More apples and pears than expected
Field worker Brecht Geerdens mentions that the harvest is larger this season than initially expected. During the growing and harvesting period, he can often be found in the orchard to monitor production and support growers. According to him, the predicted small sizes of Conference pears aren’t as bad as expected either. “The sizes of the pears recovered later in the season, resulting in more kilograms. With apples, part can even be called large. The colouring of the apples fell behind a bit during the growing season, but in recent weeks, the cold nights have done their job well. The warm summer resulted in a good sugar content early in the season. We can be satisfied with the quality of the top fruit.”
However, he has noticed growers find it difficult to control the increasingly extreme weather circumstances. For example, extremely dry weather was experienced this season, and growers had to decide whether to irrigate or not. “Hail nets, for instance, is another one of those things. We’ve noticed more and more growers are considering the investment. In years with hail, a protected production can make all the difference. Furthermore, we offer the option of supporting growers when taking out hail insurance by means of a collective and GMO subsidy.”
Increasing interest in Migo pear
With an area of 600 hectares, Jonagold continues to be the most important apple variety for BelOrta. For pears, this is Conference with as much as 2,056 hectares. Particularly in the field of export to destinations further away there are still plenty of options for continued expansion of the sales market for Conference, according to Kris. “We’re very dedicated to third countries such as China, Vietnam, Brazil and India. Israel and Canada are also options. We’re investing here by organising promotions and tastings, among other things. It takes time but offers potential. We’ve seen this in Germany in the past, where people were only familiar with the Abate pear. It took a lot of time, but the Conference has gained a permanent foothold.”
Despite increasing popularity for Conference, there’s also increasing interest in other pears, including the Migo. Kris mentions the pear is also gaining ground on the domestic market. “Migo is seen as a non-dripping alternative of the once popular Doyenne du Comice, of which the area is decreasing. We’ve noticed more growers are interested in Migo, and we therefore have high hopes for the future of this pear. With this pear, we’re even willing to look into sales in third countries. Migo can handle longer transport times, and offers good storage options.”
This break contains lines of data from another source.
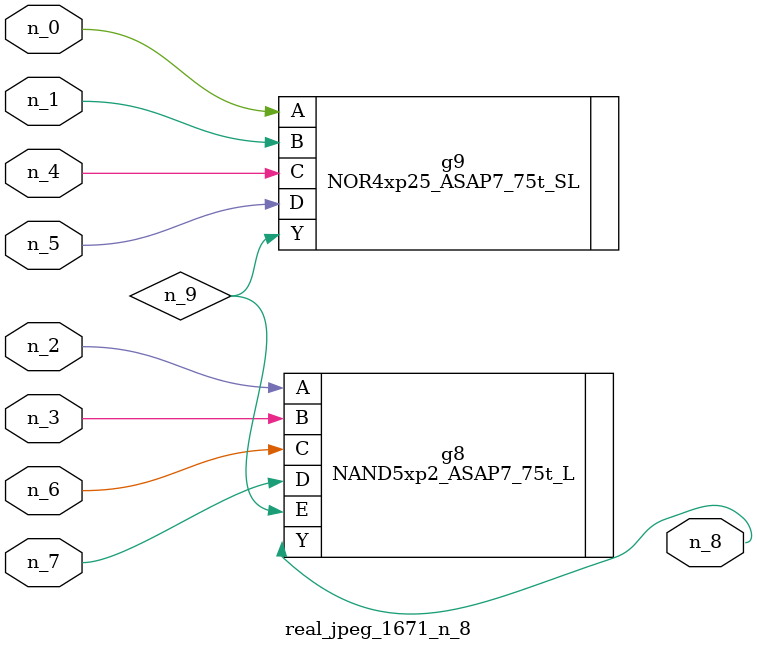
<source format=v>
module real_jpeg_1671_n_8 (n_5, n_4, n_0, n_1, n_2, n_6, n_7, n_3, n_8);

input n_5;
input n_4;
input n_0;
input n_1;
input n_2;
input n_6;
input n_7;
input n_3;

output n_8;

wire n_9;

NOR4xp25_ASAP7_75t_SL g9 ( 
.A(n_0),
.B(n_1),
.C(n_4),
.D(n_5),
.Y(n_9)
);

NAND5xp2_ASAP7_75t_L g8 ( 
.A(n_2),
.B(n_3),
.C(n_6),
.D(n_7),
.E(n_9),
.Y(n_8)
);


endmodule
</source>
The sales of club variety Kanzi is also increasing, according to Kris. The harvest of this bicolour apple was large this season. Besides, the fruit has coloured well, and tastes particularly well as a result of the warm summer. “We’re still seeing plenty of growth options for Kanzi, and would like to reach 200 hectares in Belgium in the foreseeable future. There’s definitely sales capacity. Besides Kanzi, we also want to put Greenstar® in a brighter spotlight again this season. The green apple has a remarkably high vitamin C content, and is known for not colouring brown after it’s been cut. That’s why Greenstar has mostly gained a good reputation in cutting plants. However, the apple is also well-suited to just being eaten, and we want to emphasise this even more in the next few months.”